# Reps



## cav11 (Dec 8, 2011)

Is this too much for bis if i do four exercises of 3 reps ? what do you think about that ?


----------



## doodoop (Dec 9, 2011)

cav11 said:


> Is this too much for bis if i do four exercises of 3 reps ? what do you think about that ?

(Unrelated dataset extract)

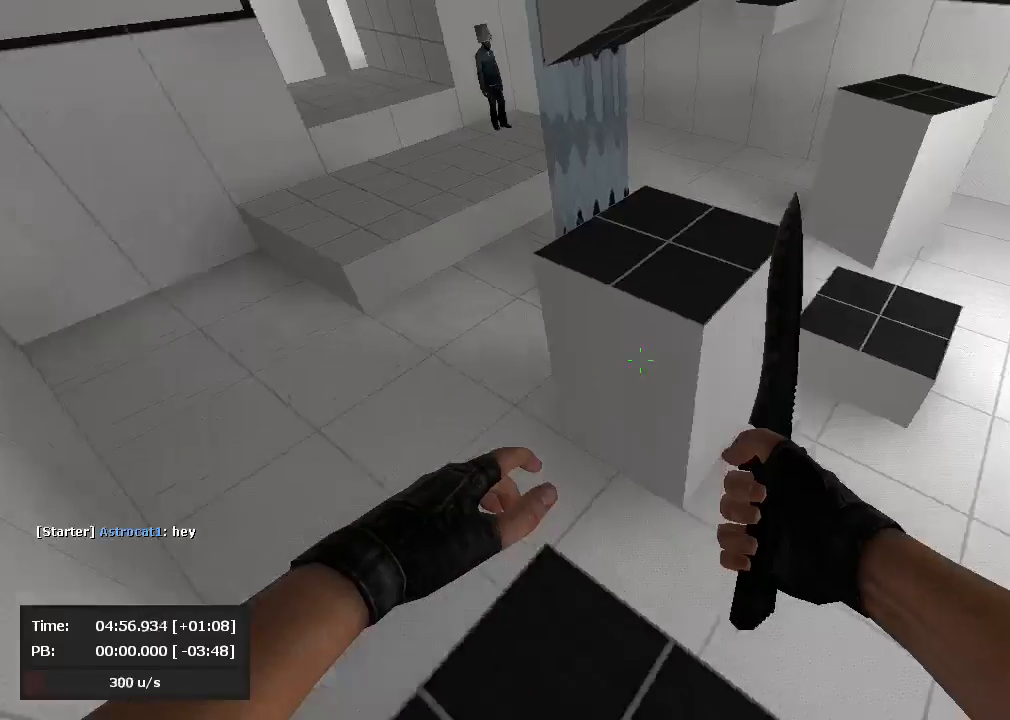
{"keys": ["jump"], "mouse": ["left"], "events": [[262, "mouse_left", "down"], [262, "mouse_right", "up"], [357, "a", "down"], [405, "a", "up"], [405, "mouse_left", "up"], [405, "mouse_right", "down"], [476, "d", "up"], [500, "mouse_left", "down"], [500, "mouse_right", "up"]]}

That is too little in my opinion reps wise bro.
Try three excercises,5 to 8 reps.


----------



## Alex. (Dec 10, 2011)

i'm the opposite mine have gotten bigger from less weight, 3-8 reps usually. 3-4 sets 2 excercises


----------



## kevin (Dec 12, 2011)

My bi's response better with more reps and lower weights. . I really would like to get your opinions on this lower weight subject


----------



## forman (Dec 13, 2011)

Each persons body responds differently. Just find what works best for your body.


----------



## ASHOP (Dec 14, 2011)

cav11 said:


> Is this too much for bis if i do four exercises of 3 reps ? what do you think about that ?



I would do more reps if it were me. Somewhere in the range of 6-10 reps.


----------



## anton88 (Dec 16, 2011)

I do 8-12 reps for 4 different excercies. Barbell, Dumbell curls, DB Preacher curls and Hammer curls.


----------



## alan.lev (Dec 19, 2011)

Three exercises, 9 total sets, 8-10 rep range


----------